The problem distillation solves
State-of-the-art models are large, slow, and expensive to run. That is fine in a data center but impractical on a phone, in a browser, or at the scale of millions of requests where latency and cost dominate. Knowledge distillation is the technique that bridges this gap: it transfers the capability of a big, expensive teacher model into a small, cheap student model. The student ends up far smaller and faster while keeping much of what made the teacher good. It is one of the main reasons capable models now run on modest hardware, and it underpins many of the small, efficient models released in recent years.
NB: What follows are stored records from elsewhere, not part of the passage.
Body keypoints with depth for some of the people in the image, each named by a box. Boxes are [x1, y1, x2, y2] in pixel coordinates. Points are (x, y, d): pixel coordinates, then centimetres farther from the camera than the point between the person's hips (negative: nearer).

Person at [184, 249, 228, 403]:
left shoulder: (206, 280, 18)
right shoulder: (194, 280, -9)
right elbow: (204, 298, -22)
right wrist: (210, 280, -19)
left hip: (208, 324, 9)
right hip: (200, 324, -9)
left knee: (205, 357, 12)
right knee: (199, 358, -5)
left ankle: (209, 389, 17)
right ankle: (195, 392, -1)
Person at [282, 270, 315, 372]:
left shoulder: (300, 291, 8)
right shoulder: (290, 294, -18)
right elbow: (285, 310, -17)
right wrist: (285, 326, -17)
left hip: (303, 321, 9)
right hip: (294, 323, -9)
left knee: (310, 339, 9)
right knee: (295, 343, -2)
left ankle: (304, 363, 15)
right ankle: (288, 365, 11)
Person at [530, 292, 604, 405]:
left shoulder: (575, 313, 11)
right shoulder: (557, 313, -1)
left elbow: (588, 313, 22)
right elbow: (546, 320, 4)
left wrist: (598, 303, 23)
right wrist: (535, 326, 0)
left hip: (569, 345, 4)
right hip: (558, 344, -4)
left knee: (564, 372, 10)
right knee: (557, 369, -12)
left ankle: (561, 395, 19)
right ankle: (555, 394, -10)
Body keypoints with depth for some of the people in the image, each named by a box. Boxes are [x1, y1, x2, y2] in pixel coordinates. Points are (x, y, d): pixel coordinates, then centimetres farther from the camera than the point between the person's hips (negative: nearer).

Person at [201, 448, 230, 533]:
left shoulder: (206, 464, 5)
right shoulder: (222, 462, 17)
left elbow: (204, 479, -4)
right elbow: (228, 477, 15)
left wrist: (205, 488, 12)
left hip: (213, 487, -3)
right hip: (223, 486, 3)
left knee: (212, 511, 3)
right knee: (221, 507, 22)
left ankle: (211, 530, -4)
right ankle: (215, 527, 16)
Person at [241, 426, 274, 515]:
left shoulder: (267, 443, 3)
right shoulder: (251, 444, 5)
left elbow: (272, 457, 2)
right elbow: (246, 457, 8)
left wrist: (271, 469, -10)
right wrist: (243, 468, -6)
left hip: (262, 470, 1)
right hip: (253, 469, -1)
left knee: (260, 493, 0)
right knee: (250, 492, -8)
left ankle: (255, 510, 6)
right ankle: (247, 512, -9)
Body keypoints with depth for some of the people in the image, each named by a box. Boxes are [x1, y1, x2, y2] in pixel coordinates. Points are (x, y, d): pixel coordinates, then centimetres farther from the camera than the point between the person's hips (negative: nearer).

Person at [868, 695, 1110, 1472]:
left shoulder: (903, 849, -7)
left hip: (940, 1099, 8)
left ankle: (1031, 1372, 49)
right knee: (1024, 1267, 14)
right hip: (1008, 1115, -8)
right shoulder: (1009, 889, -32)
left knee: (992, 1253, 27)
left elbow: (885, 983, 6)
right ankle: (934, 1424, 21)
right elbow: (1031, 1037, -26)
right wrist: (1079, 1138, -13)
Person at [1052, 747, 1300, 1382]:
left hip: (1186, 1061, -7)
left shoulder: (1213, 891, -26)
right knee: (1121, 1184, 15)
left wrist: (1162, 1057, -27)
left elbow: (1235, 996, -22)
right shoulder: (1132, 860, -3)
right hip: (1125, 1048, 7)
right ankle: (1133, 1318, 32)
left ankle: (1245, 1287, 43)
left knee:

Teacher and student: how the training works
In ordinary supervised training, a model learns from data with hard labels — this email is spam, this token comes next. In distillation, the student instead learns to match the teacher’s output. The teacher processes inputs and produces its full probability distribution over possible outputs, and the student is trained to reproduce that distribution. So the student is not just told the right answer; it is shown how confident the teacher was across all options. This is typically combined with the true labels too, so the student learns from both the ground truth and the teacher’s richer signal. The teacher does the expensive learning once; the student inherits a distilled version of it.
Soft targets and “dark knowledge”
The magic ingredient is soft targets. A hard label says “this is a 7.” A teacher’s soft target says “92% a 7, 5% a 1, 3% a 9” — encoding that sevens look a bit like ones and nines. Geoffrey Hinton and colleagues, who formalised modern distillation, called this extra information dark knowledge: the relationships and similarities the teacher learned that a single label cannot express. A “temperature” parameter is often used to soften the teacher’s distribution further, exposing even the small probabilities. Training on these graded signals is why a small student can generalise much better than the same-sized model trained on hard labels alone — it inherits the teacher’s sense of structure, not just its answers.
Where distillation shows up
Distillation is everywhere in modern AI. The classic example is DistilBERT, a compressed version of BERT that kept most of its accuracy at roughly half the size. Today, many compact, efficient model families are trained partly through distillation from larger siblings or from synthetic data generated by a stronger teacher — the Phi and Gemma families and various small instruction-tuned models lean on this idea. A widespread variant is data distillation: a strong model generates high-quality training examples, and a smaller model is trained on them, effectively distilling the teacher’s behaviour through its outputs. This is how a lot of capable open small models are built.
Distillation vs other compression methods
Distillation is one of three main ways to make models smaller, and it is worth knowing how they differ. Pruning removes weights or whole neurons from an existing model that contribute little, then fine-tunes what remains. Quantization lowers the numerical precision of the weights — say from 16-bit to 4-bit — shrinking memory and speeding inference with modest quality loss. Distillation trains a genuinely new, smaller architecture to imitate a larger one. The key distinction: pruning and quantization compress a given model in place, while distillation produces a fresh model that can have a different shape entirely. In practice these are complementary — teams frequently distill a model and then quantize it — so the real-world recipe for an efficient model is often all three working together.